We have no cable or internet.
Then there is winter. It is a whole new world. Open land with the rain and snow getting blown across the roads. We get flooding that blocks the road. The road is very narrow, so when the snow builds up, it becomes a tight one lane. George Street is partly in Massachusetts. They plow at different times. My farm is 1/2 mile from my home. We have a plow truck to get back and forth. The town can plow and 15 minutes later the drifting has blocked the road. The big snow that happened four to five years ago buried our truck and the town's big plow truck. They had to send a payloader to get their truck out. I had to call my neighbor with his backhoe to pull us out. My neighbor would bring me back and forth to the barn. I was not getting down the road.

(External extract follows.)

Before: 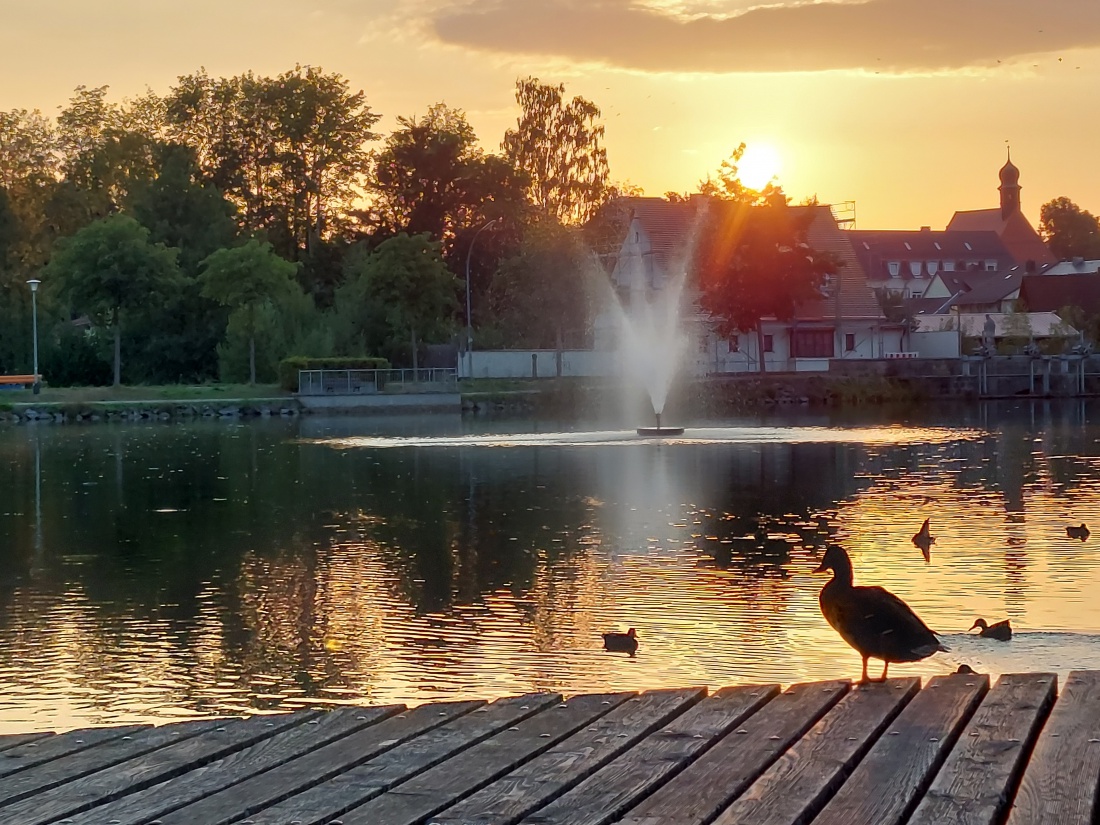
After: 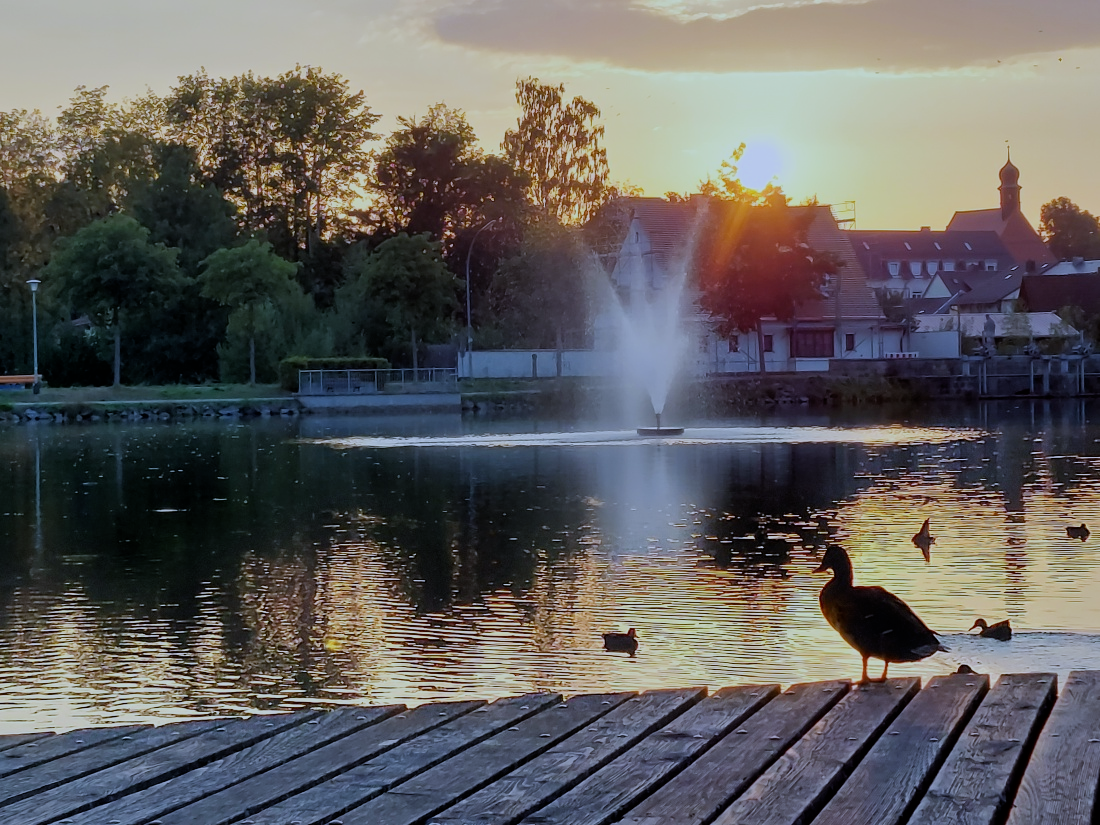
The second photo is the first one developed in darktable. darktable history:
filmic rgb: black relative exposure -7.65 EV, white relative exposure 4.56 EV, hardness 3.61
white balance: red 0.871, blue 1.249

A house last summer caught fire a stone's throw away from Nockum Hill. It was gone in 10 minutes. Twenty-two houses would not stand a chance. Fire department seven miles away. No town water.
Farming has been on George Street for over two hundred years. Tractors have to go slow. It is hard to watch cars passing into oncoming traffic.
I have been here for forty one years and have tried to accept all the changes. This piece of land has valuable history and endangered turtles and is where Tribbie Chafee lost her life in a horse accident. Building houses seems like the last straw.
We need to save what is left. To me this is Barrington's Yellow Stone National Park.